The Hawaii bill would ban excited delirium from being used in death certificates, police incident reports, and civil cases. It had not been scheduled for a legislative committee hearing as of mid-March, but the Halecks are hopeful it will eventually pass.
“It would give us some sort of closure and justice,” said William Haleck.
The Honolulu Police Department is monitoring the bill and hasn’t taken a position on it, said Michelle Yu, a spokesperson for the department. And the bill would have little impact on Honolulu’s Department of the Medical Examiner, said its director, Masahiko Kobayashi, because doctors there don’t use excited delirium as a cause of death.

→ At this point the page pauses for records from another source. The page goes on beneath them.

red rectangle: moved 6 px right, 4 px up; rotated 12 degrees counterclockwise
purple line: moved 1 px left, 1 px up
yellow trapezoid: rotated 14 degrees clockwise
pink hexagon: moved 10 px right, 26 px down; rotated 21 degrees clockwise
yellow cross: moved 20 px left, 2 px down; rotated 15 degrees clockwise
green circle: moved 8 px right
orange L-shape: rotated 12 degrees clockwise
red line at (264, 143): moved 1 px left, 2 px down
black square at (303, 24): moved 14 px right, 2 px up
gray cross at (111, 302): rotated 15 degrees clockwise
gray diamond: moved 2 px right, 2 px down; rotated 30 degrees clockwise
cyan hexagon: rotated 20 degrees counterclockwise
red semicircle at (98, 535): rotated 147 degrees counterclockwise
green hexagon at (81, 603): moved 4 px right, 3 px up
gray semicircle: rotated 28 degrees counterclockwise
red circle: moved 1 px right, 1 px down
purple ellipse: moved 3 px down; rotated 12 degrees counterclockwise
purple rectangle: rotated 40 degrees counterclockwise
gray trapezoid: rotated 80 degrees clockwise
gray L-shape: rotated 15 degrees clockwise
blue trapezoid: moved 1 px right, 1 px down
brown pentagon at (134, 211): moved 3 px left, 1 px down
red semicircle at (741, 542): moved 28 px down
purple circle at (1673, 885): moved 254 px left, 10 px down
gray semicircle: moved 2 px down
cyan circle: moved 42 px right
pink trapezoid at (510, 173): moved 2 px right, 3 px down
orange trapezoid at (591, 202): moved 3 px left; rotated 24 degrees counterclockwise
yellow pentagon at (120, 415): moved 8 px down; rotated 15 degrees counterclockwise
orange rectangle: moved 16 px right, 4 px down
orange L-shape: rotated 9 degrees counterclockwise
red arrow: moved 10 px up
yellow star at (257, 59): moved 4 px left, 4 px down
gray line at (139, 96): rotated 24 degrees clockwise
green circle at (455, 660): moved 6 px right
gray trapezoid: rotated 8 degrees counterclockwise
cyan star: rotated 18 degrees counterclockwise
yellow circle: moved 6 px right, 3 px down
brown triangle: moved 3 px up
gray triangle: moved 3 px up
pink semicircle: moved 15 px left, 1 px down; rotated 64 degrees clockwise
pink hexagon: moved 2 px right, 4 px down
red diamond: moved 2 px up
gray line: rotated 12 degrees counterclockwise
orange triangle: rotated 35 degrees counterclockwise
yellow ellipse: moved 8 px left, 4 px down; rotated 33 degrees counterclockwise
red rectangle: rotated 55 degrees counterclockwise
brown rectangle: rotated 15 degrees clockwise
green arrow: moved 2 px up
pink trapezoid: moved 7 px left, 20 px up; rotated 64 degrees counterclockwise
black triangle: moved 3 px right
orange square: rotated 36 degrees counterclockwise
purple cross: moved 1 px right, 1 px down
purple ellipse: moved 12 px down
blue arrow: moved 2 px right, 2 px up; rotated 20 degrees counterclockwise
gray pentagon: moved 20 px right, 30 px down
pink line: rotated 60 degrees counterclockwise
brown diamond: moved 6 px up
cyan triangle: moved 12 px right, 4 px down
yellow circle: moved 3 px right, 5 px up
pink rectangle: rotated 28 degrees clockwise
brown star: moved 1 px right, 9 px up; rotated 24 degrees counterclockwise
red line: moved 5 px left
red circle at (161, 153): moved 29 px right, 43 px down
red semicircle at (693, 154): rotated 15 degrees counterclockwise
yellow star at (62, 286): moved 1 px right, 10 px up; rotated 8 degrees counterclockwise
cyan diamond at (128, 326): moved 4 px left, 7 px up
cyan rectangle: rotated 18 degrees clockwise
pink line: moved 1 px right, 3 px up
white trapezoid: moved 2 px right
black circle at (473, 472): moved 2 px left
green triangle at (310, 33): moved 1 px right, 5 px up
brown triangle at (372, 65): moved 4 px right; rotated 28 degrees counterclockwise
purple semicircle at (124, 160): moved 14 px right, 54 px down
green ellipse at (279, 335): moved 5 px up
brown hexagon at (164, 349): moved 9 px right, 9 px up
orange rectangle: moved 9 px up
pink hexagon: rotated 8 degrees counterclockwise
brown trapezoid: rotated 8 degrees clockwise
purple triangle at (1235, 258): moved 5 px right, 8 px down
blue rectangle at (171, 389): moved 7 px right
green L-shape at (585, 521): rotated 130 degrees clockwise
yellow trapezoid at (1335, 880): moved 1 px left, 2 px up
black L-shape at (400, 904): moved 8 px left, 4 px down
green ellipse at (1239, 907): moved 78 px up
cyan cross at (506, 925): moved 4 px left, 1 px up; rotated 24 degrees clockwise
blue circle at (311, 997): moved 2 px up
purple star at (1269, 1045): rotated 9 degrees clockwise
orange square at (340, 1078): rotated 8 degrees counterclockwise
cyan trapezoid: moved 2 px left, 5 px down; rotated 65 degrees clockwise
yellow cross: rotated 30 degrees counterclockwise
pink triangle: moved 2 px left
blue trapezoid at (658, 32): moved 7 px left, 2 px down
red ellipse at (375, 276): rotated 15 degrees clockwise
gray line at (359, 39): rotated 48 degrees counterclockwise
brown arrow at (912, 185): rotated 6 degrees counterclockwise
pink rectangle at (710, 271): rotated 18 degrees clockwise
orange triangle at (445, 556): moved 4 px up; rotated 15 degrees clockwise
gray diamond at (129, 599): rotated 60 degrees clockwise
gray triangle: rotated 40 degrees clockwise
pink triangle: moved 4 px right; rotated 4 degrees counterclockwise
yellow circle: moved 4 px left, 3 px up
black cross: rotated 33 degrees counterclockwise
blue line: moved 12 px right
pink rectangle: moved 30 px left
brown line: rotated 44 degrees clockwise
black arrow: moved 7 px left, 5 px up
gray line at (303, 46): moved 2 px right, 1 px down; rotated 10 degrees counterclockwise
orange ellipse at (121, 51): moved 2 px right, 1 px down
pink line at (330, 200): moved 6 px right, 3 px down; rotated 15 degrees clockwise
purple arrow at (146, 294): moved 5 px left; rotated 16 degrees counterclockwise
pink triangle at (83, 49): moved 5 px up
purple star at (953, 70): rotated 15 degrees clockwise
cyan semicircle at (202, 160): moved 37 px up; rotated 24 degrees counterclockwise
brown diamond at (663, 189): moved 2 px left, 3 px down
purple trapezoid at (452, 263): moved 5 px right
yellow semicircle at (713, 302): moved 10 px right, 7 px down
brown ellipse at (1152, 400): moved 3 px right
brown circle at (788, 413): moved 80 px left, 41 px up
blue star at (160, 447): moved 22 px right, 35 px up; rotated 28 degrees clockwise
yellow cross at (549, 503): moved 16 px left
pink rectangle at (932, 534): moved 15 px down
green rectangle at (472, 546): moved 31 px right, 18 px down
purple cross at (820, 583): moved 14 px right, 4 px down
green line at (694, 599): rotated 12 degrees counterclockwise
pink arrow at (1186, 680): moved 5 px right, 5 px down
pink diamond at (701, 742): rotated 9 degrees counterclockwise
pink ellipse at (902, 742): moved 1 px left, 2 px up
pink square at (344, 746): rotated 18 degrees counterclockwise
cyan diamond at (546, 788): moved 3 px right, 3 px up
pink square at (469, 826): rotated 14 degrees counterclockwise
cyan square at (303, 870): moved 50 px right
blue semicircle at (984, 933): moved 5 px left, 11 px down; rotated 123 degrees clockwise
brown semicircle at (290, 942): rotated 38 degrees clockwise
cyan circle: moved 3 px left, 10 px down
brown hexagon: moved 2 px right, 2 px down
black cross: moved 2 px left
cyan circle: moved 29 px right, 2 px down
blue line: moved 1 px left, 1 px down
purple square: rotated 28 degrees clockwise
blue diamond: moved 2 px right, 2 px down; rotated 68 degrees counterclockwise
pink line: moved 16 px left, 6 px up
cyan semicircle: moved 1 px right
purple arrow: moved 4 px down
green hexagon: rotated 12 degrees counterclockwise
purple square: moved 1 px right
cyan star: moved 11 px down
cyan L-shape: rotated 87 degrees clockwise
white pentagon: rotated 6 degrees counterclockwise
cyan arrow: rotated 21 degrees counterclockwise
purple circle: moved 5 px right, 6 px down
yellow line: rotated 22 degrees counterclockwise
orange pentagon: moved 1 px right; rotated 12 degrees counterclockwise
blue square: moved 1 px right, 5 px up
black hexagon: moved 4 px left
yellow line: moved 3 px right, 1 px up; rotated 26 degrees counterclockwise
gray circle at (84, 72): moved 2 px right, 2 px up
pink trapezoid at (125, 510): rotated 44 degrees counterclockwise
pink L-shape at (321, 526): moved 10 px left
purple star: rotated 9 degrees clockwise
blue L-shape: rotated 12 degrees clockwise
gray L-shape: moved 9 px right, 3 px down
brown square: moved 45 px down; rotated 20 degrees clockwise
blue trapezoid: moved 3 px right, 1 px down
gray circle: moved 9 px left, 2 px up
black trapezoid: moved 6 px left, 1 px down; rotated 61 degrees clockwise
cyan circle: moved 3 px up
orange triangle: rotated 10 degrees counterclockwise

One reason such bills are still important is because they prevent policies from fluctuating with each new leadership change, said David Siffert, legal director of the Surveillance Technology Oversight Project, which helped draft model legislation banning excited delirium and is pushing for the New York bill.
“Even if you are doing everything right, you don’t know if your successor will be,” Siffert said. “Historically we have seen those ups and downs in our agencies.”
Supporters of such state legislation say that banning the term excited delirium is just a first step toward reducing deaths in police custody.
“The underlying context doesn’t change with legislation alone,” Naples-Mitchell said. “It is going to take a very long time to address the root causes.”
Mountain States editor Matt Volz contributed to this article.